Human β cell transcriptome analysis uncovers lncRNAs that are tissue-specific, dynamically regulated, and abnormally expressed in type 2 diabetes.
Morán I., Akerman I., van de Bunt M., Xie R., Benazra M., Nammo T., Arnes L., Nakić N., García-Hurtado J., Rodríguez-Seguí S., Pasquali L., Sauty-Colace C., Beucher A., Scharfmann R., van Arensbergen J., Johnson PR., Berry A., Lee C., Harkins T., Gmyr V., Pattou F., Kerr-Conte J., Piemonti L., Berney T., Hanley N., Gloyn AL., Sussel L., Langman L., Brayman KL., Sander M., McCarthy MI., Ravassard P., Ferrer J.

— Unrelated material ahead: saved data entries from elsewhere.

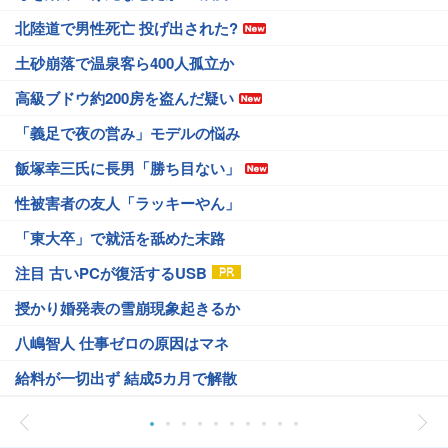
北陸道で男性死亡 投げ出された?
土砂崩落で温泉客ら400人孤立か
高級ブドウ約200房を盗んだ疑い
「義足で夜の営み」モデルの悩み
飯塚幸三氏に長男「勝ち目ない」
性被害者の友人「ラッキーやん」
「東大卒」で就活を舐めた末路
注目 古いPCが復活するUSB
授かり婚発表の雪崩現象起きるか
八嶋智人 仕事ゼロの原因はマネ
給料が一切出ず 結成5カ月で解散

A significant portion of the genome is transcribed as long noncoding RNAs (lncRNAs), several of which are known to control gene expression. The repertoire and regulation of lncRNAs in disease-relevant tissues, however, has not been systematically explored. We report a comprehensive strand-specific transcriptome map of human pancreatic islets and β cells, and uncover >1100 intergenic and antisense islet-cell lncRNA genes. We find islet lncRNAs that are dynamically regulated and show that they are an integral component of the β cell differentiation and maturation program. We sequenced the mouse islet transcriptome and identify lncRNA orthologs that are regulated like their human counterparts. Depletion of HI-LNC25, a β cell-specific lncRNA, downregulated GLIS3 mRNA, thus exemplifying a gene regulatory function of islet lncRNAs. Finally, selected islet lncRNAs were dysregulated in type 2 diabetes or mapped to genetic loci underlying diabetes susceptibility. These findings reveal a new class of islet-cell genes relevant to β cell programming and diabetes pathophysiology.